Using APOGEE Spectra

Note that the APOGEE data in DR15 are identical to those in DR14, but use the DR15 documentation pages for reference.

There are several important aspects relevant to all APOGEE spectra that you should be aware of as you examine and use the spectra. See the Table of Contents for important APOGEE parameters and aspects discussed on this page.

Types of APOGEE Spectra

Several different types of APOGEE spectra are available:

Individual Visit Spectra:
of each visit to each star are available in apVisit files.
Combined Spectra:
from all visits to a star are available in apStar files.
Pseudo-Continuum Normalized Spectra:
that are used in the derivation of stellar parameters are available in aspcapStar">aspcapStar files.

The construction of these files is described in other locations as linked above.

The combined spectra in the apStar files may be the most useful. These combined spectra are generated by resampling individual visits onto a common, logarithmically-spaced wavelength scale after removing each visit's derived radial velocity (log λi+1 – log λi = 6E-6, with a common starting wavelength of 15100.802 Angstroms). The resulting spectra are in rest, vacuum wavelengths. Data from the entire APOGEE wavelength range (which includes some gaps ) are included in a single array. The wavelength scale is recorded in the header in standard FITS cards; thus, standard software should allow straightforward plotting of flux vs. wavelength and perform other tasks.

The apStar files also include the individual visit spectra that have been resampled and shifted to rest wavelength.

The apVisit files contain individual visit spectra before resampling and removal of radial velocities. Note that while these have wavelength calibration information, the native wavelength scale is not an evenly spaced linear or logarithmic scale. The wavelength information is included as a separate wavelength array. The wavelength information is also available in a table that provides the parameters of the function used to fit the pixel-wavelength relation and this information is required if you wish to plot flux against wavelength. For the apVisit files, spectra from each of the three chips are stored in different rows in the image extensions.

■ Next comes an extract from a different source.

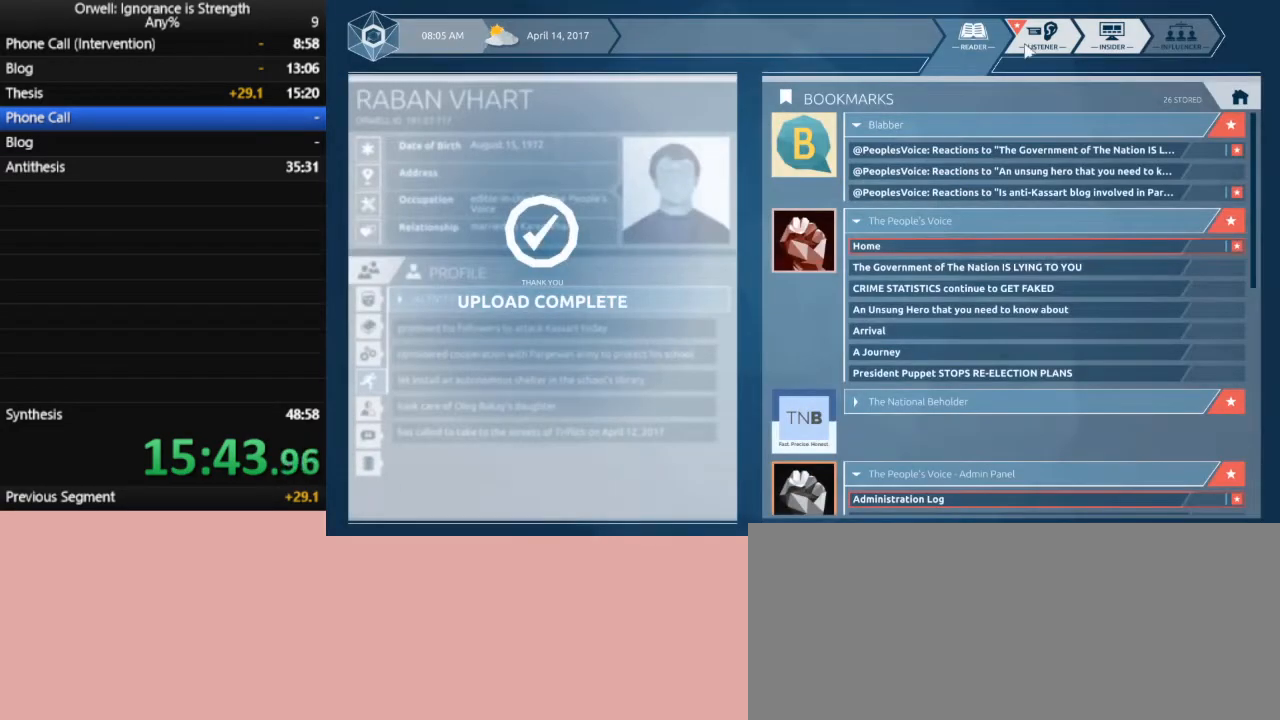
{"keys": [], "mouse": [], "events": [[83, "mouse_left", "up"]]}
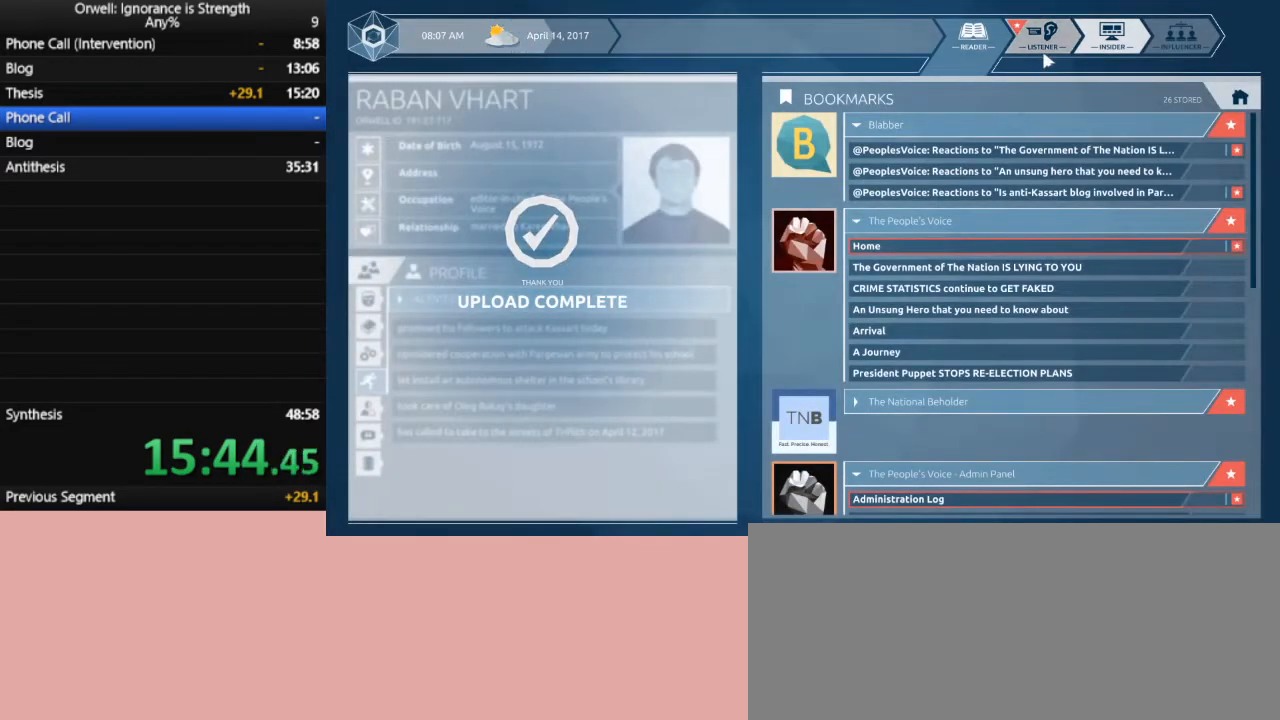
{"keys": [], "mouse": [], "events": [[17, "mouse_left", "down"], [100, "mouse_left", "up"]]}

The spectra can be downloaded from the Science Archive Server (SAS) as described on the data access page.

Data Quality Flags

Information about the data quality of APOGEE spectra is encoded in several different bitmasks that are included with the spectra.

  • At the individual pixel level, the visit and combined spectra include a mask array in HDU3 in the apVisit and apStar files, with bits set according to the APOGEE_PIXMASK bitmask. This bitmask flags both bad pixels and "warning" pixels; data in bad pixels are definitely unreliable, while data in "warning" pixels may be unreliable.
  • At the individual visit level, information is included in a APOGEE_STARFLAG bitmask that is recorded in the FITS header as card STARFLAG.
  • At the combined spectrum level, there is a bitwise OR and a bitwise AND of the APOGEE_PIXMASK bitmasks from the individual visits that is output in HDU3 in the apStar files (rows 1 and 2), as well as a bitwise OR and a bitwise AND of the APOGEE_STARFLAG bitmasks from the individual visits that are recorded in the apStar headers in the STARFLAG and ANDFLAG cards.
  • If you inspect the bitmasks you will see that data in some locations may not be reliable; some of the specific reasons for this are discussed below. In many cases, unreliable pixels may come in "blocks" of contiguous pixels; this can arise even if only a single pixel with the block has bad data because the combination of dithered spectra and spectra from multiple visits requires that values in the final spectra have contributions from multiple pixels from the raw input spectra. If a bad pixel is expected to have a significant contribution to any pixel in the final spectrum, then that final pixel will be flagged.

Vacuum Wavelengths

The wavelength calibration of the APOGEE data is done using vacuum wavelengths. However, the wavelengths of atomic transitions in the optical and infrared are usually quoted at standard temperature and pressure (S.T.P.); this is how the CRC Handbook of Chemistry and Physics lists them for transitions redward of 2000 Ångstroms. Thus, spectral lines associated with specific atomic transitions may require converting the SDSS data to the equivalent values at S.T.P.  For APOGEE data, the conversion from Ciddor (Applied Optics, Vol 35, p 1566, 1996) has been employed to convert between vacuum and air wavelengths. For a vacuum wavelength (VAC) in Ångstroms, convert to air wavelength (AIR) using the equation:

AIR = VAC / (1.0 +  5.792105E-2/(238.0185E0 - (1.E4/VAC)^2) + 1.67917E-3/( 57.362E0 - (1.E4/VAC)^2)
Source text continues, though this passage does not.